Suffering from sleepless nights is no one’s cup of tea, and there are some things you can do to relax your body and get your mind to a place where you can calm down. We’ve put together a list of ideas to help you get a solid night’s rest.
1. Adjust your before-bed routine
There’s a lot of talk about sleep hygiene these days and for good reason! What you do in the last hour or so before bed is really important and can affect your ability to sleep. If you find yourself having trouble sleeping multiple nights in a row, consider making some adjustments to what you do before bed.
- Ban all electronics at least a half-hour before bed—that blue light is doing nothing to help you in the sleep department.
- Do something calming before you fall asleep. Read a peaceful or fun book, do your devotions, or journal. Light a candle, take a hot bath, or use essential oils on your pillow.
- Keep things consistent. Start your before-bed routine at the same time every evening and do the same types of things every night before bed. That way, your brain will have a heads up about what’s coming and will start shutting down the necessary functions.
A big reason people have trouble falling asleep or can’t get back to sleep after waking up in the night is anxiety and stress. Unfortunately, you can’t just snap your fingers and make anxiety go away, but there are some steps you can take to manage it.
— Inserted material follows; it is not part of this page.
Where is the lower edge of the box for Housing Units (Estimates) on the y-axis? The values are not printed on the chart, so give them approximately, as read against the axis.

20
Make sure your exercising during the day and getting those good endorphins in your body. Talk with a friend or roommate about what’s going in your life during the day (not right before you fall asleep), or journal out all your stressful thoughts. Spend some time with the Lord and trust that He will make a way for you. Relaxing can feel tricky sometimes, but keep trying different things and see what works for you.
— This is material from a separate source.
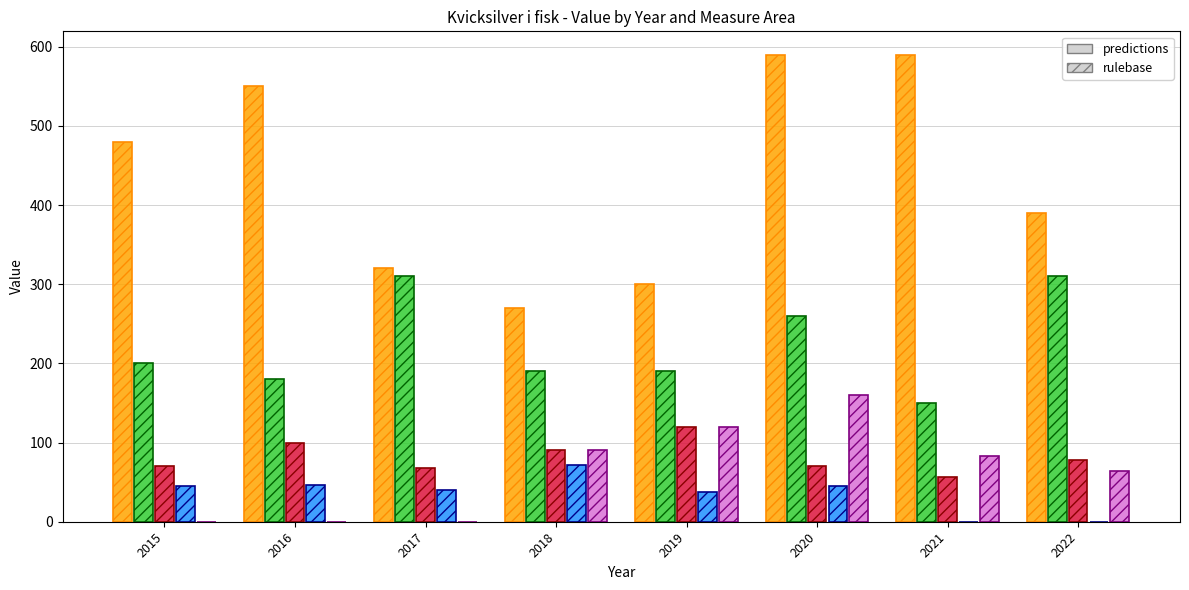

Between 2015 and 2017, which is larger?

2015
3. Stick to a regular sleep schedule
It can be easy to let your sleep schedule go haywire when you’re in college; after all, you have finals to study for and social events to attend. Even though it’s tough, try to keep your bedtime and wake-up time somewhat consistent. A regular sleep schedule will aid your circadian rhythms and help you in the sleeping department.
4. Don’t check the clock
When you’re lying awake in the night, it’s really easy to keep looking at the clock and obsessing over how late it is and how you should really be asleep. This kind of thought cycle is cyclical and will only make any stress or anxiety you might be feeling worse. Turn your clock around or cover it with a t-shirt if you’re having trouble not staring at the numbers. This also means that you probably shouldn’t lie in bed and scroll through Instagram because you’ll inadvertently see what time it is on your phone.
5. Get out of bed if you can’t sleep
Tossing and turning rarely does the trick. If you can’t sleep, get up and out of bed and do something calming for a while. Drink a glass of water or make yourself a cup of tea. Read a book under a cozy blanket on your couch. Whip out your journal and write down what’s on your mind. By doing something else and taking a break from all your racing thoughts, you can really aid in helping your mind relax and get back to sleep.
6. Have a talk with your roomie
If you’re being kept awake by snoring, music, lights, or any other general disregard for quiet hours, it’s probably time to have a kind but direct conversation with your roommate. You are at school to learn, and it’s important that both you and your roommate respect the nighttime rules you’ve agreed upon so that you can be awake and alert for class. Pray about it or seek wisdom from someone you trust, and then have a talk with your roommate. He or she may not have even realized they were disturbing your sleep!